The UK’s offshore tax havens are quietly luring investors away from the likes of the Cayman Islands and Bermuda this ‘crypto winter’

As the financial world appears to have fallen out of love with bitcoin, the Channel Islands – a string of small British overseas territories – are quietly offering crypto investors incentives to move their money from more traditional tax havens.

Jersey and Guernsey – located off the French coast – are attracting crypto, blockchain, and other fintech firms thanks to their favorable tax laws.

Neither island has capital gains or inheritance tax, making them attractive locations for investment firms.
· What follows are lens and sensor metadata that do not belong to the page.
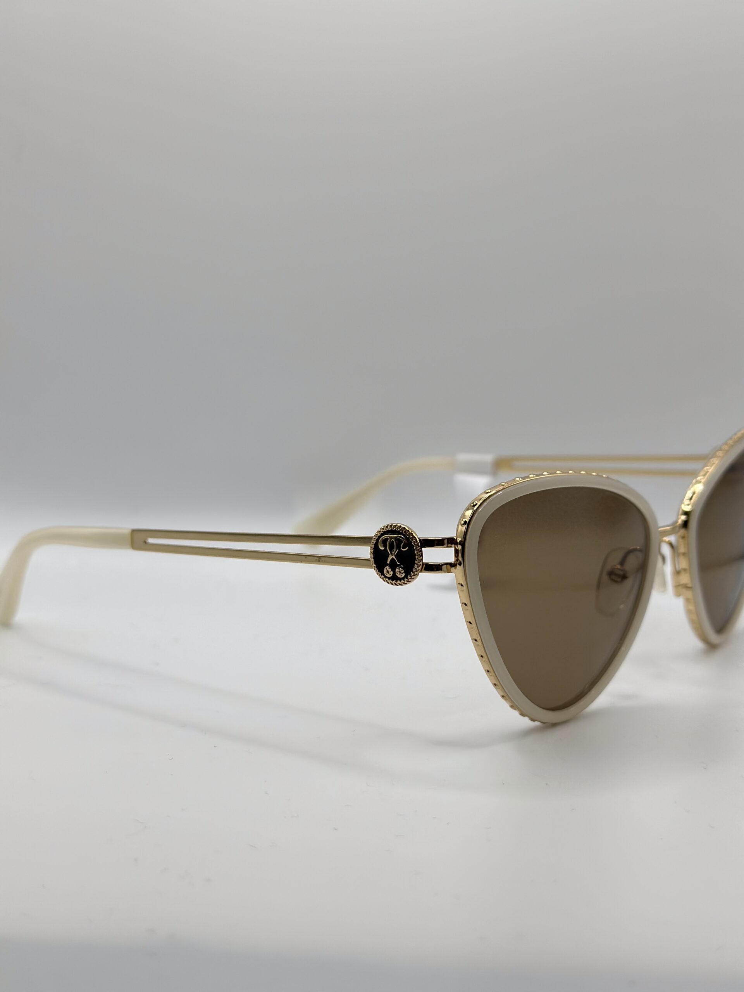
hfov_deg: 30.3
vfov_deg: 39.7
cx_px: 372
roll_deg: -2.0
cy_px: 496
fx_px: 1376
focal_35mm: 48
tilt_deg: -15.0
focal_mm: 6.86
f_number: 1.78
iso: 80
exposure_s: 1/911
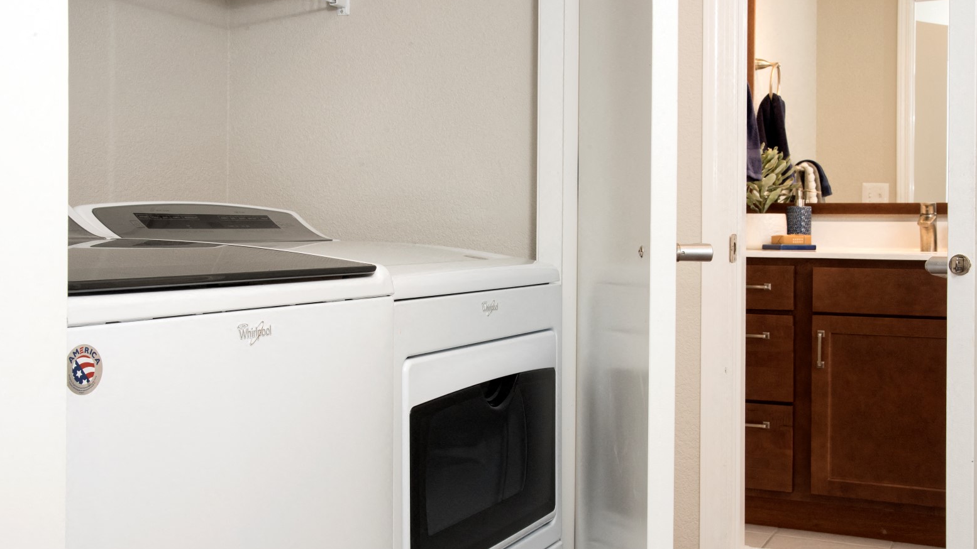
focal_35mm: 48
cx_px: 477
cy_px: 334
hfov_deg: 42.9
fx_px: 1243
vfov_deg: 24.9
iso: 640
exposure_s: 1/20
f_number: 16
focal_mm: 44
And even before crypto entered the mainstream, both islands had started competing for the booming asset class. Edmund Hatton, a fintech lead at Digital Jersey, told Insider he first noticed clients discussing bitcoin and crypto back in 2011.

Jersey has attracted firms including CoinShares, which manages assets worth around $3 billion. The Swiss-based group used Jersey to establish its crypto-backed Physical Bitcoin exchange-traded product in January 2021.
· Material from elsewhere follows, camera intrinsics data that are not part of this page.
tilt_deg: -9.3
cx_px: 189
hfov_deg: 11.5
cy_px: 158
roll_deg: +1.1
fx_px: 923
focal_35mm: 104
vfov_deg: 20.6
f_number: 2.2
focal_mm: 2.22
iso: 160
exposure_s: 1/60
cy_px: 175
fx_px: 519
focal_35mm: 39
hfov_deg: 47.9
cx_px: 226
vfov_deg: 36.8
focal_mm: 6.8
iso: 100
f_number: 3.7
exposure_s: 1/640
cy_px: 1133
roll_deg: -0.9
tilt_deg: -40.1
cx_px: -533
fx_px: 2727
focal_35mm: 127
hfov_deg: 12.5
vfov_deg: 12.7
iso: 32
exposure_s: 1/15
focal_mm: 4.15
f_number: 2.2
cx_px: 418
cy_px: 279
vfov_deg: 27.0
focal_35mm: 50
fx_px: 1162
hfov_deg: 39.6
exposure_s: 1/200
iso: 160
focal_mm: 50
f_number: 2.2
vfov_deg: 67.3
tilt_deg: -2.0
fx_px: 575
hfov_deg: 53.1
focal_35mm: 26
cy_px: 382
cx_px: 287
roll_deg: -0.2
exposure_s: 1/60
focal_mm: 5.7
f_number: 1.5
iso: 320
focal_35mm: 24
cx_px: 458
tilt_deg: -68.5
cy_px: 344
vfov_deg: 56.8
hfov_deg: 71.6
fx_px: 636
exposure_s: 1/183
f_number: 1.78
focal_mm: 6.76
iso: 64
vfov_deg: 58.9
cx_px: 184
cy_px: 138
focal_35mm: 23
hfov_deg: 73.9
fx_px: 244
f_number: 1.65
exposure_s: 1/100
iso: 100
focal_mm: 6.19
Meanwhile, Guernsey Finance’s chief executive made a recent trip to Miami, which has established itself as one of the US’s best-known crypto hubs.

It’s part of an effort to lure western crypto investors to the island and away from rival tax havens like the Cayman Islands, according to Barney Lewis, a Guernsey-based fund manager at the investment firm ZEDRA.

“We’re competing directly against Cayman, and we’re seeing the migration of US funds out of there,” he told Insider. “Brazilian and South American investors have fallen out of love with Cayman, and are moving capital to Guernsey.”

The Channel Islands’ push to lure crypto investors has coincided with a widespread retreat from digital assets over the last nine or 10 months.

Bitcoin has plunged 49.7% to just under $24,000 so far in 2022, while fellow large-cap token ethereum has slid 49.8% to below $1,900 – a far cry from their respective all-time highs of $69,000 and $4,867 less than a year ago.

Stocks have also plummeted in 2022, meaning that traditional investors are starting to doubt crypto’s effectiveness as a potential portfolio diversifier, particularly as consumer inflation has rampaged to multi-year highs around the world.

“Six months ago, you’d see portfolios with traditional equity, fixed income, and then maybe 2.5 to 5% crypto as an inflation hedge,” Lewis said. “But it looks like a terrible inflation hedge now.”

“I don’t feel like we’ve at all missed the boat,” ZEDRA’s Lewis told Insider. “Yes, crypto and digital assets adoption has been slow in the funds space, but we have to hope we’re well-placed for the next cycle.”